[Electronic design automation data]
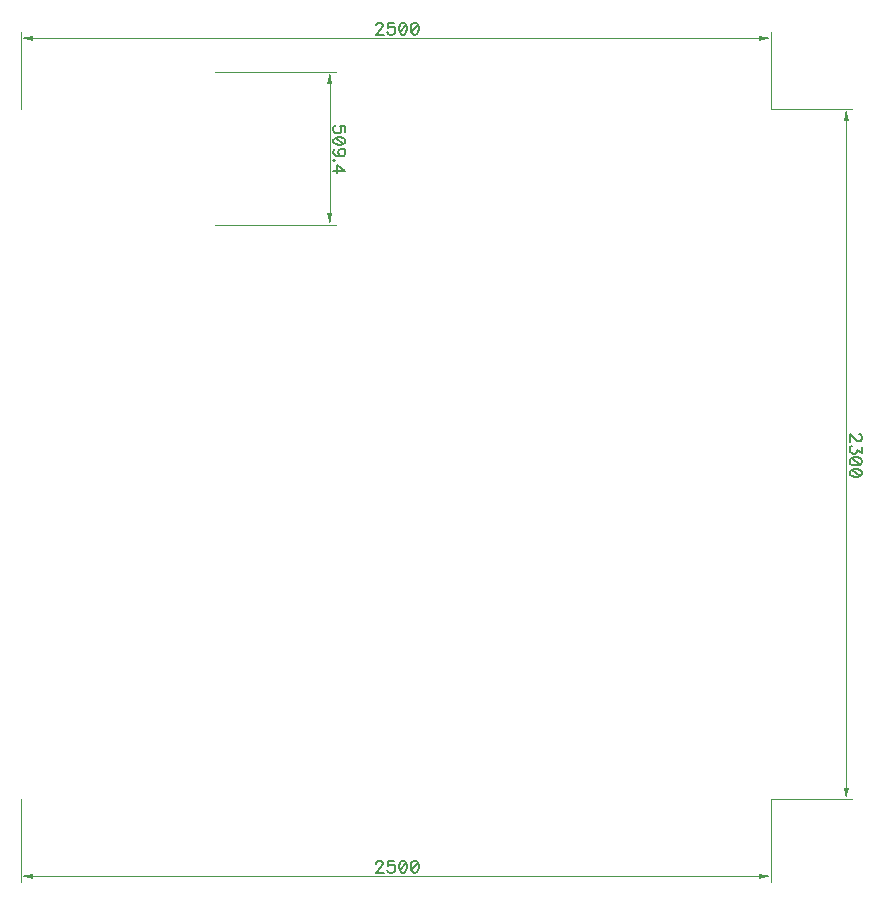
<source format=gbr>
%TF.GenerationSoftware,Novarm,DipTrace,3.2.0.1*%
%TF.CreationDate,2017-11-16T22:50:56-08:00*%
%FSLAX26Y26*%
%MOIN*%
%TF.FileFunction,Drawing,Top*%
%TF.Part,Single*%
%ADD13C,0.001378*%
%ADD98C,0.006176*%
G75*
G01*
%LPD*%
X494000Y494000D2*
D13*
Y218064D1*
X2994000Y494000D2*
Y218064D1*
X1744000Y237749D2*
X533370D1*
G36*
X494000D2*
X533370Y245623D1*
Y229875D1*
X494000Y237749D1*
G37*
X1744000D2*
D13*
X2954630D1*
G36*
X2994000D2*
X2954630Y229875D1*
Y245623D1*
X2994000Y237749D1*
G37*
Y2794000D2*
D13*
X3263685D1*
X2994000Y494000D2*
X3263685D1*
X3244000Y1644000D2*
Y2754630D1*
G36*
Y2794000D2*
X3251874Y2754630D1*
X3236126D1*
X3244000Y2794000D1*
G37*
Y1644000D2*
D13*
Y533370D1*
G36*
Y494000D2*
X3236126Y533370D1*
X3251874D1*
X3244000Y494000D1*
G37*
X494000Y2794000D2*
D13*
Y3051185D1*
X2994000Y2794000D2*
Y3051185D1*
X1744000Y3031500D2*
X533370D1*
G36*
X494000D2*
X533370Y3039374D1*
Y3023626D1*
X494000Y3031500D1*
G37*
X1744000D2*
D13*
X2954630D1*
G36*
X2994000D2*
X2954630Y3023626D1*
Y3039374D1*
X2994000Y3031500D1*
G37*
X1140875Y2409625D2*
D13*
X1541810D1*
X1140875Y2919000D2*
X1541810D1*
X1522125Y2664312D2*
Y2448995D1*
G36*
Y2409625D2*
X1514251Y2448995D1*
X1529999D1*
X1522125Y2409625D1*
G37*
Y2664312D2*
D13*
Y2879630D1*
G36*
Y2919000D2*
X1529999Y2879630D1*
X1514251D1*
X1522125Y2919000D1*
G37*
X1676917Y280557D2*
D98*
Y282459D1*
X1678818Y286305D1*
X1680719Y288207D1*
X1684566Y290108D1*
X1692216D1*
X1696018Y288207D1*
X1697919Y286305D1*
X1699865Y282459D1*
Y278656D1*
X1697919Y274809D1*
X1694117Y269105D1*
X1674971Y249960D1*
X1701766D1*
X1737065Y290108D2*
X1717964D1*
X1716063Y272908D1*
X1717964Y274809D1*
X1723712Y276755D1*
X1729416D1*
X1735164Y274809D1*
X1739011Y271007D1*
X1740912Y265259D1*
Y261456D1*
X1739011Y255708D1*
X1735164Y251861D1*
X1729416Y249960D1*
X1723712D1*
X1717964Y251861D1*
X1716063Y253807D1*
X1714117Y257609D1*
X1764760Y290108D2*
X1759012Y288207D1*
X1755165Y282459D1*
X1753264Y272908D1*
Y267160D1*
X1755165Y257609D1*
X1759012Y251861D1*
X1764760Y249960D1*
X1768562D1*
X1774310Y251861D1*
X1778113Y257609D1*
X1780058Y267160D1*
Y272908D1*
X1778113Y282459D1*
X1774310Y288207D1*
X1768562Y290108D1*
X1764760D1*
X1778113Y282459D2*
X1755165Y257609D1*
X1803906Y290108D2*
X1798158Y288207D1*
X1794311Y282459D1*
X1792410Y272908D1*
Y267160D1*
X1794311Y257609D1*
X1798158Y251861D1*
X1803906Y249960D1*
X1807708D1*
X1813456Y251861D1*
X1817259Y257609D1*
X1819204Y267160D1*
Y272908D1*
X1817259Y282459D1*
X1813456Y288207D1*
X1807708Y290108D1*
X1803906D1*
X1817259Y282459D2*
X1794311Y257609D1*
X3286808Y1711083D2*
X3288709D1*
X3292556Y1709182D1*
X3294457Y1707281D1*
X3296359Y1703434D1*
Y1695784D1*
X3294457Y1691982D1*
X3292556Y1690081D1*
X3288709Y1688135D1*
X3284907D1*
X3281060Y1690081D1*
X3275356Y1693883D1*
X3256211Y1713029D1*
Y1686234D1*
X3296359Y1670036D2*
Y1649033D1*
X3281060Y1660485D1*
Y1654737D1*
X3279159Y1650935D1*
X3277257Y1649033D1*
X3271509Y1647088D1*
X3267707D1*
X3261959Y1649033D1*
X3258112Y1652836D1*
X3256211Y1658584D1*
Y1664332D1*
X3258112Y1670036D1*
X3260058Y1671937D1*
X3263860Y1673883D1*
X3296359Y1623240D2*
X3294457Y1628988D1*
X3288709Y1632835D1*
X3279159Y1634736D1*
X3273411D1*
X3263860Y1632835D1*
X3258112Y1628988D1*
X3256211Y1623240D1*
Y1619438D1*
X3258112Y1613690D1*
X3263860Y1609887D1*
X3273411Y1607942D1*
X3279159D1*
X3288709Y1609887D1*
X3294457Y1613690D1*
X3296359Y1619438D1*
Y1623240D1*
X3288709Y1609887D2*
X3263860Y1632835D1*
X3296359Y1584094D2*
X3294457Y1589842D1*
X3288709Y1593689D1*
X3279159Y1595590D1*
X3273411D1*
X3263860Y1593689D1*
X3258112Y1589842D1*
X3256211Y1584094D1*
Y1580292D1*
X3258112Y1574544D1*
X3263860Y1570741D1*
X3273411Y1568796D1*
X3279159D1*
X3288709Y1570741D1*
X3294457Y1574544D1*
X3296359Y1580292D1*
Y1584094D1*
X3288709Y1570741D2*
X3263860Y1593689D1*
X1676917Y3074308D2*
Y3076209D1*
X1678818Y3080056D1*
X1680719Y3081957D1*
X1684566Y3083859D1*
X1692216D1*
X1696018Y3081957D1*
X1697919Y3080056D1*
X1699865Y3076209D1*
Y3072407D1*
X1697919Y3068560D1*
X1694117Y3062856D1*
X1674971Y3043711D1*
X1701766D1*
X1737065Y3083859D2*
X1717964D1*
X1716063Y3066659D1*
X1717964Y3068560D1*
X1723712Y3070505D1*
X1729416D1*
X1735164Y3068560D1*
X1739011Y3064757D1*
X1740912Y3059009D1*
Y3055207D1*
X1739011Y3049459D1*
X1735164Y3045612D1*
X1729416Y3043711D1*
X1723712D1*
X1717964Y3045612D1*
X1716063Y3047558D1*
X1714117Y3051360D1*
X1764760Y3083859D2*
X1759012Y3081957D1*
X1755165Y3076209D1*
X1753264Y3066659D1*
Y3060911D1*
X1755165Y3051360D1*
X1759012Y3045612D1*
X1764760Y3043711D1*
X1768562D1*
X1774310Y3045612D1*
X1778113Y3051360D1*
X1780058Y3060911D1*
Y3066659D1*
X1778113Y3076209D1*
X1774310Y3081957D1*
X1768562Y3083859D1*
X1764760D1*
X1778113Y3076209D2*
X1755165Y3051360D1*
X1803906Y3083859D2*
X1798158Y3081957D1*
X1794311Y3076209D1*
X1792410Y3066659D1*
Y3060911D1*
X1794311Y3051360D1*
X1798158Y3045612D1*
X1803906Y3043711D1*
X1807708D1*
X1813456Y3045612D1*
X1817259Y3051360D1*
X1819204Y3060911D1*
Y3066659D1*
X1817259Y3076209D1*
X1813456Y3081957D1*
X1807708Y3083859D1*
X1803906D1*
X1817259Y3076209D2*
X1794311Y3051360D1*
X1574483Y2718492D2*
Y2737593D1*
X1557283Y2739495D1*
X1559185Y2737593D1*
X1561130Y2731845D1*
Y2726141D1*
X1559185Y2720393D1*
X1555382Y2716547D1*
X1549634Y2714645D1*
X1545831D1*
X1540083Y2716547D1*
X1536237Y2720393D1*
X1534335Y2726141D1*
Y2731845D1*
X1536237Y2737593D1*
X1538182Y2739495D1*
X1541985Y2741440D1*
X1574483Y2690798D2*
X1572582Y2696546D1*
X1566834Y2700393D1*
X1557283Y2702294D1*
X1551535D1*
X1541985Y2700393D1*
X1536237Y2696546D1*
X1534335Y2690798D1*
Y2686995D1*
X1536237Y2681247D1*
X1541985Y2677445D1*
X1551535Y2675499D1*
X1557283D1*
X1566834Y2677445D1*
X1572582Y2681247D1*
X1574483Y2686995D1*
Y2690798D1*
X1566834Y2677445D2*
X1541985Y2700393D1*
X1561130Y2638254D2*
X1555382Y2640200D1*
X1551535Y2644002D1*
X1549634Y2649751D1*
Y2651652D1*
X1551535Y2657400D1*
X1555382Y2661202D1*
X1561130Y2663148D1*
X1563031D1*
X1568779Y2661202D1*
X1572582Y2657400D1*
X1574483Y2651652D1*
Y2649751D1*
X1572582Y2644002D1*
X1568779Y2640200D1*
X1561130Y2638254D1*
X1551535D1*
X1541985Y2640200D1*
X1536237Y2644002D1*
X1534335Y2649751D1*
Y2653553D1*
X1536237Y2659301D1*
X1540083Y2661202D1*
X1538182Y2624002D2*
X1536237Y2625903D1*
X1534335Y2624002D1*
X1536237Y2622056D1*
X1538182Y2624002D1*
X1534335Y2590560D2*
X1574483D1*
X1547733Y2609705D1*
Y2581009D1*
M02*

</source>
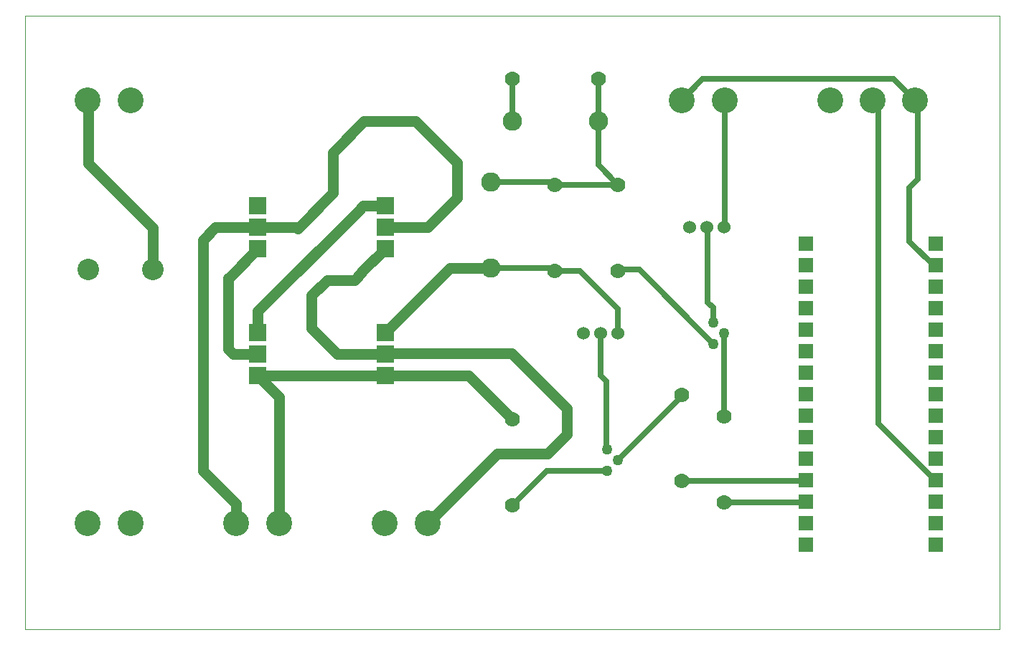
<source format=gbr>
G04 PROTEUS GERBER X2 FILE*
%TF.GenerationSoftware,Labcenter,Proteus,8.15-SP1-Build34318*%
%TF.CreationDate,2023-11-28T19:51:24+00:00*%
%TF.FileFunction,Copper,L2,Bot*%
%TF.FilePolarity,Positive*%
%TF.Part,Single*%
%TF.SameCoordinates,{4b54416f-b8ac-4c38-86d9-f2280a18938b}*%
%FSLAX45Y45*%
%MOMM*%
G01*
%TA.AperFunction,Conductor*%
%ADD11C,0.635000*%
%ADD10C,1.270000*%
%TA.AperFunction,ComponentPad*%
%ADD12C,3.048000*%
%TA.AperFunction,ComponentPad*%
%ADD13C,1.778000*%
%TA.AperFunction,ComponentPad*%
%ADD14C,1.270000*%
%ADD15C,1.524000*%
%TA.AperFunction,ComponentPad*%
%ADD16C,2.286000*%
%TA.AperFunction,ComponentPad*%
%ADD17R,2.032000X2.032000*%
%TA.AperFunction,ComponentPad*%
%ADD19R,1.778000X1.778000*%
%TA.AperFunction,ComponentPad*%
%ADD70C,2.540000*%
%TA.AperFunction,Profile*%
%ADD71C,0.101600*%
%TD.AperFunction*%
D11*
X+5000000Y+1750000D02*
X+5958500Y+1750000D01*
X+5962500Y+1754000D01*
X+4500000Y+2000000D02*
X+5954500Y+2000000D01*
X+5962500Y+2008000D01*
X+5000000Y+2766000D02*
X+5000000Y+3750000D01*
X+3750000Y+2250000D02*
X+4500000Y+3000000D01*
X+4500000Y+3016000D01*
X+3623000Y+2123000D02*
X+2905000Y+2123000D01*
X+2500000Y+1718000D01*
X+4873000Y+3877000D02*
X+4873000Y+4048386D01*
X+4809300Y+4112086D01*
X+4809300Y+4987500D01*
X+4796800Y+5000000D01*
X+4873000Y+3623000D02*
X+4000000Y+4496000D01*
X+4000000Y+4500000D01*
X+3766000Y+4500000D01*
X+3750000Y+4484000D01*
X+3750000Y+5500000D02*
X+3000000Y+5500000D01*
X+2250000Y+5532000D02*
X+2968000Y+5532000D01*
X+3000000Y+5500000D01*
X+2250000Y+4516000D02*
X+2968000Y+4516000D01*
X+3000000Y+4484000D01*
D10*
X+1000000Y+3754000D02*
X+1762000Y+4516000D01*
X+2250000Y+4516000D01*
X-500000Y+3246000D02*
X+1000000Y+3246000D01*
X+1988000Y+3246000D01*
X+2500000Y+2734000D01*
X-500000Y+3246000D02*
X-250000Y+2996000D01*
X-250000Y+1500000D01*
X+1000000Y+5254000D02*
X+743630Y+5254000D01*
X+678995Y+5189365D01*
X-500000Y+4010370D01*
X-500000Y+3754000D01*
X+1000000Y+4746000D02*
X+725874Y+4471874D01*
X+725874Y+4462275D01*
X+638519Y+4374920D01*
X+315979Y+4374920D01*
X+134551Y+4193492D01*
X+134551Y+3803756D01*
X+438307Y+3500000D01*
X+500000Y+3500000D01*
X+1000000Y+3500000D01*
X-500000Y+4996000D02*
X-43037Y+4996000D01*
X-33439Y+4986402D01*
X+383175Y+5403016D01*
X+383175Y+5806190D01*
X+383175Y+5883175D01*
X+750000Y+6250000D01*
X+1357194Y+6250000D01*
X+1848042Y+5759152D01*
X+1848042Y+5342539D01*
X+1505503Y+5000000D01*
X+1500000Y+5000000D01*
X+1000000Y+5000000D01*
X-758000Y+1500000D02*
X-758000Y+1732975D01*
X-1148888Y+2123863D01*
X-1148888Y+4744497D01*
X-1148888Y+4851112D01*
X-1000000Y+5000000D01*
X-996000Y+4996000D01*
X-500000Y+4996000D01*
X-500000Y+4742000D02*
X-840202Y+4401798D01*
X-853227Y+4401798D01*
X-853227Y+3561852D01*
X-791375Y+3500000D01*
X-500000Y+3500000D01*
X+1500000Y+1500000D02*
X+2325450Y+2325450D01*
X+2916455Y+2325450D01*
X+3144920Y+2553915D01*
X+3144920Y+2580794D01*
X+3144920Y+2856297D01*
X+3104603Y+2896614D01*
X+2493121Y+3508096D01*
X+2446084Y+3508096D01*
X+1008096Y+3508096D01*
X+1000000Y+3500000D01*
D11*
X+3750000Y+3750000D02*
X+3750000Y+4030239D01*
X+3725874Y+4054365D01*
X+3296239Y+4484000D01*
X+3000000Y+4484000D01*
X+3546800Y+3750000D02*
X+3546800Y+3245661D01*
X+3615000Y+3177461D01*
X+3615000Y+2385000D01*
X+3623000Y+2377000D01*
X+5008000Y+6500000D02*
X+5008000Y+5008000D01*
X+5000000Y+5000000D01*
D10*
X-1738000Y+4500000D02*
X-1738000Y+4988000D01*
X-2500000Y+5750000D01*
X-2500000Y+6492000D01*
X-2508000Y+6500000D01*
D11*
X+2500000Y+6750000D02*
X+2500000Y+6250000D01*
X+3516000Y+6750000D02*
X+3516000Y+6250000D01*
X+3516000Y+5734000D01*
X+3750000Y+5500000D01*
X+7500000Y+2008000D02*
X+7492000Y+2008000D01*
X+6824206Y+2675794D01*
X+6824206Y+2786508D01*
X+6824206Y+6425414D01*
X+6749620Y+6500000D01*
X+7250000Y+6500000D02*
X+7000000Y+6750000D01*
X+4750000Y+6750000D01*
X+4500000Y+6500000D01*
X+7500000Y+4548000D02*
X+7471682Y+4548000D01*
X+7187063Y+4832619D01*
X+7187063Y+5467618D01*
X+7287857Y+5568412D01*
X+7287857Y+6462143D01*
X+7250000Y+6500000D01*
D12*
X+7250000Y+6500000D03*
X+6749620Y+6500000D03*
X+6249240Y+6500000D03*
D13*
X+5000000Y+1750000D03*
X+5000000Y+2766000D03*
X+4500000Y+2000000D03*
X+4500000Y+3016000D03*
D14*
X+4873000Y+3623000D03*
X+5000000Y+3750000D03*
X+4873000Y+3877000D03*
X+3623000Y+2123000D03*
X+3750000Y+2250000D03*
X+3623000Y+2377000D03*
D15*
X+4593600Y+5000000D03*
X+4796800Y+5000000D03*
X+5000000Y+5000000D03*
D12*
X+4500000Y+6500000D03*
X+5008000Y+6500000D03*
D13*
X+3750000Y+5500000D03*
X+3750000Y+4484000D03*
X+2500000Y+6750000D03*
X+3516000Y+6750000D03*
D16*
X+3516000Y+6250000D03*
X+2500000Y+6250000D03*
D15*
X+3750000Y+3750000D03*
X+3546800Y+3750000D03*
X+3343600Y+3750000D03*
D13*
X+2500000Y+2734000D03*
X+2500000Y+1718000D03*
X+3000000Y+5500000D03*
X+3000000Y+4484000D03*
D16*
X+2250000Y+5532000D03*
X+2250000Y+4516000D03*
D17*
X+1000000Y+5254000D03*
X+1000000Y+5000000D03*
X+1000000Y+4746000D03*
X+1000000Y+3754000D03*
X+1000000Y+3500000D03*
X+1000000Y+3246000D03*
X-500000Y+5250000D03*
X-500000Y+4996000D03*
X-500000Y+4742000D03*
X-500000Y+3754000D03*
X-500000Y+3500000D03*
X-500000Y+3246000D03*
D12*
X-250000Y+1500000D03*
X-758000Y+1500000D03*
X+1500000Y+1500000D03*
X+992000Y+1500000D03*
X-2000000Y+1500000D03*
X-2508000Y+1500000D03*
D19*
X+7500000Y+1500000D03*
X+5962500Y+4040000D03*
X+5962500Y+4294000D03*
X+7500000Y+3786000D03*
X+7500000Y+1754000D03*
X+7500000Y+4548000D03*
X+5962500Y+2262000D03*
X+5962500Y+2008000D03*
X+5962500Y+1754000D03*
X+5962500Y+1500000D03*
X+5962500Y+1246000D03*
X+7500000Y+1246000D03*
X+7500000Y+2008000D03*
X+7500000Y+2262000D03*
X+7500000Y+2516000D03*
X+7500000Y+2770000D03*
X+7500000Y+3024000D03*
X+7500000Y+3278000D03*
X+5962500Y+4548000D03*
X+5962500Y+4802000D03*
X+5962500Y+3786000D03*
X+5962500Y+3532000D03*
X+5962500Y+3278000D03*
X+5962500Y+3024000D03*
X+5962500Y+2770000D03*
X+5962500Y+2516000D03*
X+7500000Y+4294000D03*
X+7500000Y+3532000D03*
X+7500000Y+4040000D03*
X+7500000Y+4802000D03*
D70*
X-1738000Y+4500000D03*
X-2500000Y+4500000D03*
D12*
X-2508000Y+6500000D03*
X-2000000Y+6500000D03*
D71*
X-3250000Y+250000D02*
X+8250000Y+250000D01*
X+8250000Y+7500000D01*
X-3250000Y+7500000D01*
X-3250000Y+250000D01*
M02*

</source>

[Problem] Look above for the line holding "X3288709Y1688135D1*" and the line holding "X1759012Y3081957D1*". Retype both, and every line between them, word for word and nothing else.

[Reply]
X3288709Y1688135D1*
X3284907D1*
X3281060Y1690081D1*
X3275356Y1693883D1*
X3256211Y1713029D1*
Y1686234D1*
X3296359Y1670036D2*
Y1649033D1*
X3281060Y1660485D1*
Y1654737D1*
X3279159Y1650935D1*
X3277257Y1649033D1*
X3271509Y1647088D1*
X3267707D1*
X3261959Y1649033D1*
X3258112Y1652836D1*
X3256211Y1658584D1*
Y1664332D1*
X3258112Y1670036D1*
X3260058Y1671937D1*
X3263860Y1673883D1*
X3296359Y1623240D2*
X3294457Y1628988D1*
X3288709Y1632835D1*
X3279159Y1634736D1*
X3273411D1*
X3263860Y1632835D1*
X3258112Y1628988D1*
X3256211Y1623240D1*
Y1619438D1*
X3258112Y1613690D1*
X3263860Y1609887D1*
X3273411Y1607942D1*
X3279159D1*
X3288709Y1609887D1*
X3294457Y1613690D1*
X3296359Y1619438D1*
Y1623240D1*
X3288709Y1609887D2*
X3263860Y1632835D1*
X3296359Y1584094D2*
X3294457Y1589842D1*
X3288709Y1593689D1*
X3279159Y1595590D1*
X3273411D1*
X3263860Y1593689D1*
X3258112Y1589842D1*
X3256211Y1584094D1*
Y1580292D1*
X3258112Y1574544D1*
X3263860Y1570741D1*
X3273411Y1568796D1*
X3279159D1*
X3288709Y1570741D1*
X3294457Y1574544D1*
X3296359Y1580292D1*
Y1584094D1*
X3288709Y1570741D2*
X3263860Y1593689D1*
X1676917Y3074308D2*
Y3076209D1*
X1678818Y3080056D1*
X1680719Y3081957D1*
X1684566Y3083859D1*
X1692216D1*
X1696018Y3081957D1*
X1697919Y3080056D1*
X1699865Y3076209D1*
Y3072407D1*
X1697919Y3068560D1*
X1694117Y3062856D1*
X1674971Y3043711D1*
X1701766D1*
X1737065Y3083859D2*
X1717964D1*
X1716063Y3066659D1*
X1717964Y3068560D1*
X1723712Y3070505D1*
X1729416D1*
X1735164Y3068560D1*
X1739011Y3064757D1*
X1740912Y3059009D1*
Y3055207D1*
X1739011Y3049459D1*
X1735164Y3045612D1*
X1729416Y3043711D1*
X1723712D1*
X1717964Y3045612D1*
X1716063Y3047558D1*
X1714117Y3051360D1*
X1764760Y3083859D2*
X1759012Y3081957D1*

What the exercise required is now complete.